The regulator has revoked the Vilnius-based payments company’s licence, saying it had discovered shortcomings in its internal transaction monitoring and a failure to properly separate its business and compliance functions.
On its website, which does not reference the revocation and provides little information apart from a contact page, Majestic Financial brands itself as offering “the solutions for global payments needs”. The payment institution and its chairman did not respond to requests for comment at the time of publication.
“After assessing all the circumstances, the Bank of Lithuania revoked the licence of the Majestic Financial UAB payment institution. This means that it no longer has the right to provide financial services and must return funds to clients within two months,” said the central bank in a statement on its website.
Majestic's internal monitoring procedures had “significant deficiencies”, the Bank of Lithuania said.
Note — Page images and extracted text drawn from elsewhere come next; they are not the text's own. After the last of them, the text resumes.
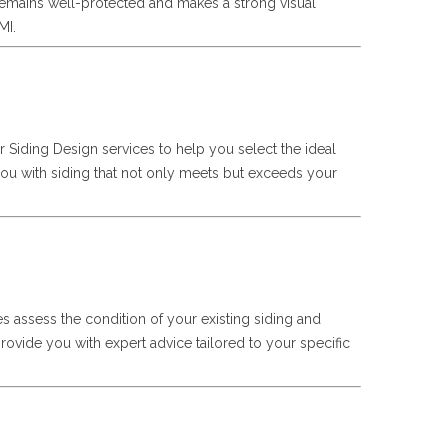
remains well-protected and makes a strong visual
MI.
er Siding Design services to help you select the ideal
 you with siding that not only meets but exceeds your
ces assess the condition of your existing siding and
rovide you with expert advice tailored to your specific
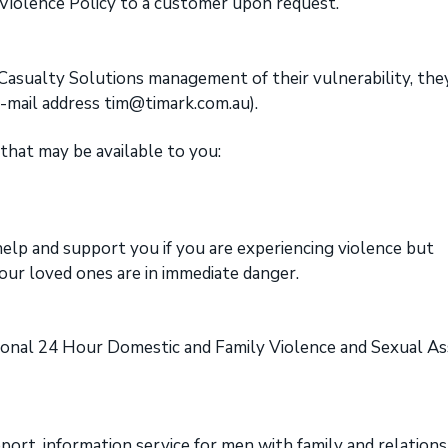
 Violence Policy to a customer upon request.
k Casualty Solutions management of their vulnerability, the
e-mail address tim@timark.com.au).
hat may be available to you:
elp and support you if you are experiencing violence but
our loved ones are in immediate danger.
onal 24 Hour Domestic and Family Violence and Sexual As
ort, information service for men with family and relations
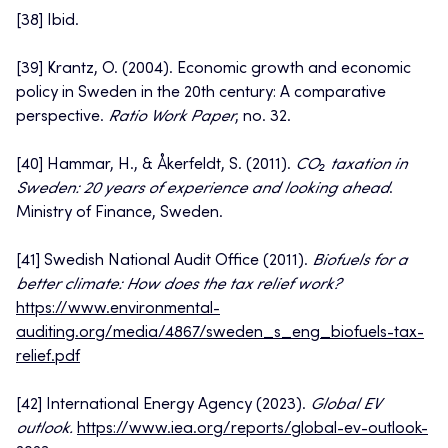
[38] Ibid.
[39] Krantz, O. (2004). Economic growth and economic
policy in Sweden in the 20th century: A comparative
perspective.
Ratio Work Paper
, no. 32.
[40] Hammar, H., & Åkerfeldt, S. (2011).
CO₂ taxation in
Sweden: 20 years of experience and looking ahead
.
Ministry of Finance, Sweden.
[41] Swedish National Audit Office (2011).
Biofuels for a
better climate: How does the tax relief work?
https://www.environmental-
auditing.org/media/4867/sweden_s_eng_biofuels-tax-
relief.pdf
[42] International Energy Agency (2023).
Global EV
outlook.
https://www.iea.org/reports/global-ev-outlook-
It had not implemented scenarios to identify cases of terrorist financing, and its measures to monitor customers for suspected money laundering did not work properly and were inadequate.
Further, the institution had failed to conduct internal investigations into potentially suspicious transactions.
“By not conducting effective monitoring, the institution did not identify suspicious transactions, stop them and report them to the Financial Crimes Investigation Service,” the central bank said.
Separation of functions
Majestic Financial also failed on conflict of interest grounds and did not properly separate business and compliance functions, while also not ensuring the impartiality and independence of the internal audit.
This is because employees who were responsible for the internal audit were directly accountable to the persons acting on behalf of shareholders, who held many positions in the institution, including the evaluation of the internal audit.
Majestic Financial’s client verification procedures meanwhile had serious deficiencies, which prevented it from properly assessing and using information received from clients about the purpose and expected nature of business relationships.
According to the central bank, the institution failed in some cases to properly identify the client or their representatives and did not apply appropriate enhanced client identification measures.
The Bank of Lithuania said that during the audit period, a large part of Majestic’s clients had a high risk of money laundering and terrorist financing.
Meanwhile, irregularities and operational deficiencies were also identified in other areas of the institution's activities, and it had failed to provide correct information about the available funds of payment service users.